Posté le 25.03.2008 par odeurdelaterre
Les ressources de la nature
Les noisettes
Les noisettes tombent dès l’automne, mais nous devons attendre que la coque encore jaune-verte prenne une teinte orange brune. En effet, j’ai remarqué que les coques verdâtres étaient souvent vides ou peu fournies tandis que les coques brunes recelaient de gros fruits. C’est une joie de passer l’après midi à les grignoter et brisant la coque entre deux pierres. Les noisettes tombants dans les endroits boueux ou marécageux sont protégés des insectes et sont généralement plus garnis.
Les châtaignes
Les coques épineuses vertes tombées à terre doivent passer à la teinte brune avant de s’ouvrir et laisser tomber ces boules marrons munies d’une queue que l’on nomme châtaignes, à ne pas confondre avec les marron dépourvus de queue provenant des marronniers d’inde et qui sont toxiques. Les châtaignes doivent être cuites avant d’être consommées. Aussi iyl ne faut pas oublier de couper une partie de la coque sans quoi elle éclaterait sous l’effet de la chaleur.
Les graines du pin sylvestre
Les cônes du pin sylvestre comportent des graines comestibles. En tournant le cône dans ses mains, nous pouvons faire tomber les graines recouvertes d’une poudre noire qui encrasse les mains. J’ai remarqué que les graines noires comportaient des fruits verdâtre, molles et au goût amer, or elles deviennent blanches, plus craquantes et agréables au goût lorsque la graine a perdu sa teinte noire. C’est pourquoi j’attends que les graines perdent leur poudre noire pour en briser la coque avec un galet et en déguster la chair.
Les mures
Les murs poussent en été, il faut attendre qu’elle aient prise une teinte violet sombre et que leur chair soit assez molle. La cueillette des mures est de courte durée et c’est un plaisir de les grignoter durant les promenades.
Les fraises des bois
Les fraises des bois poussent un peu n'importe où, dans les forêts, les prairies et les bords de chemins. Elles ressemblent à des fraises communes mais de taille plus petite.

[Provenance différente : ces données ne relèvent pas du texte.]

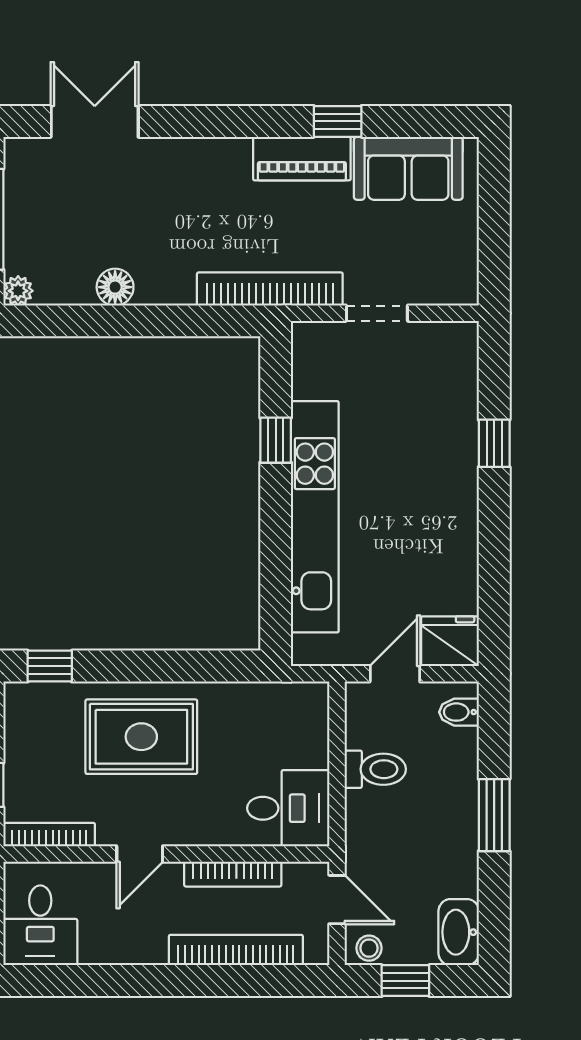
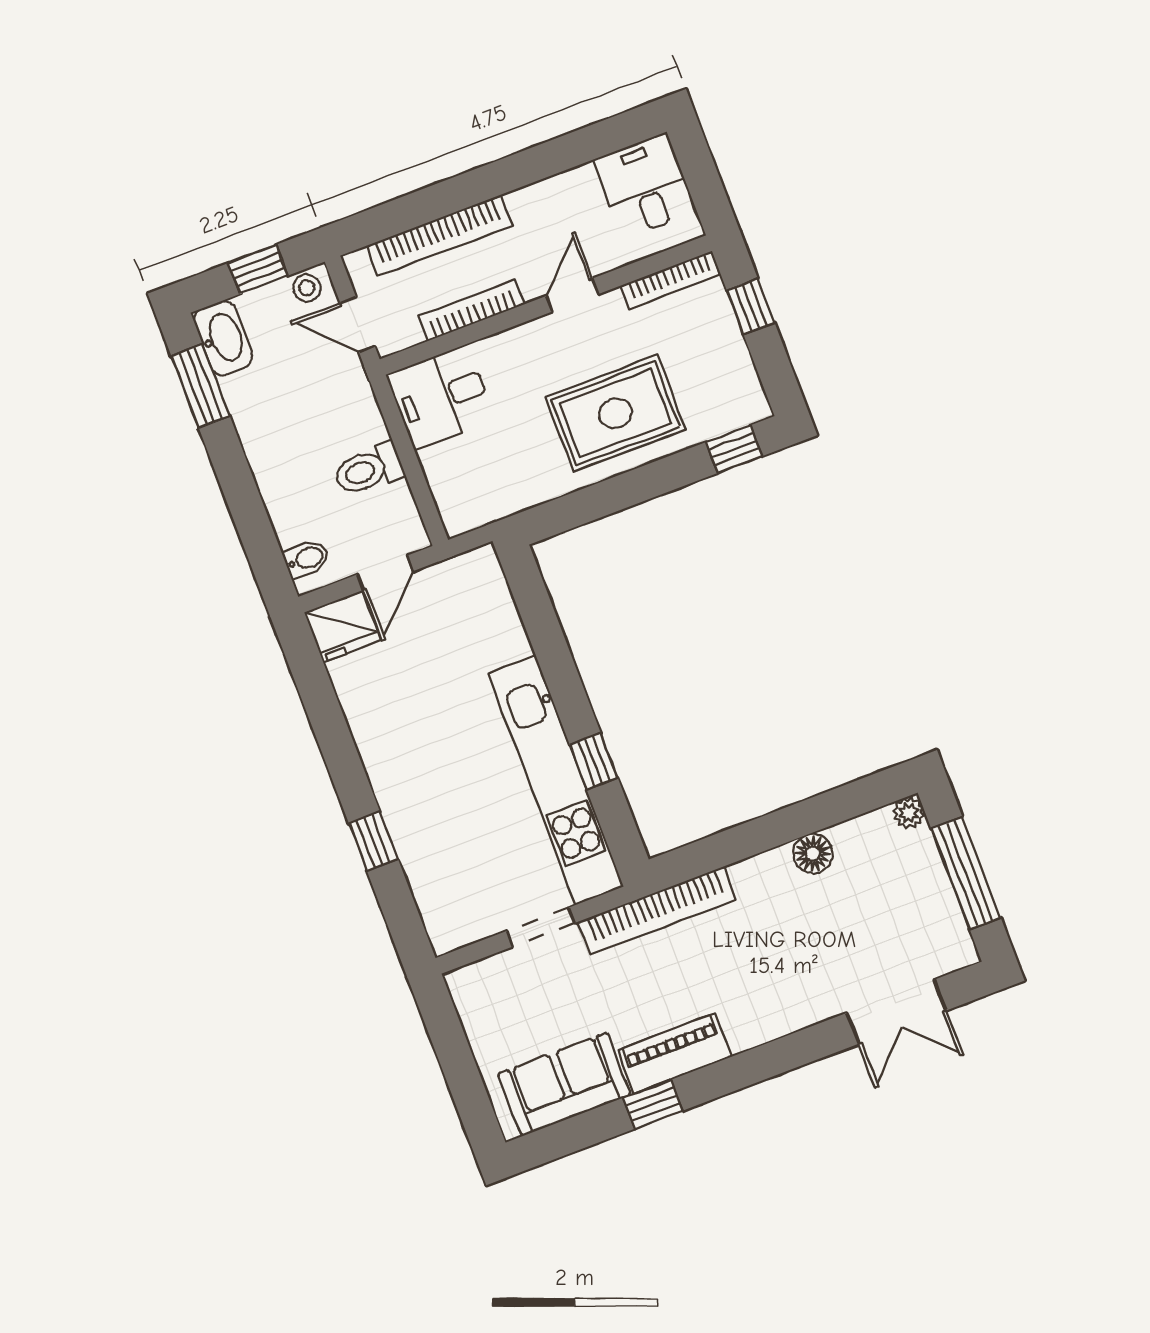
kitchen unit: (315, 517) -> (556, 780), moved
window: (494, 815) -> (200, 386), moved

Nous les trouvons par hasard, leur goût sucré est un délice.
Les pissenlits
Les pissenlits se cueillent au début du printemps avant la pousse de la fleur, on dit que cette plante nettoie les organes et il est bon d’en consommer pour purifier le corps. Un petit panier d’osier est préférable au sac en plastique si l’on veut déposer les feuilles de pissenlit, cela pour éviter qu’elles ne fermentent et ne deviennent toxique. Elles peuvent se manger en salade, mais il m'arrive aussi d'en manger à l'état brut.
Les orties
Les orties sont connues pour leur piqures désagréables. Pourtant, les orties peuvent de manger à l'état brut. Pour ma part, la peau de mes doigts est insensible aux piqures d'orties et je peux les prendre à main nues pour déguster une feuille. Cependant, l'ortie peut être consommée en infusion, ce qui sera plus commode à ingurgiter. Les effets de l'ortie sont très bénéfiques à l'organisme.
La sève de l’érable plane
La sève de l’érable plane est comestible crue. L’érable plane se distingue de l’érable sycomore et l’érable champêtre par ses feuilles bordées de piques, tandis qu’elles sont ciselées en petites dents sur l’érable sycomore et adoucie par des courbes sur l’érable champêtre. Pour récolter la sève de l’érable plane, il suffit de percer un trou dans son écorce et de suspendre un seau dans lequel coulera la sève sucrée qui, par ailleurs, contient des vertus médicinales.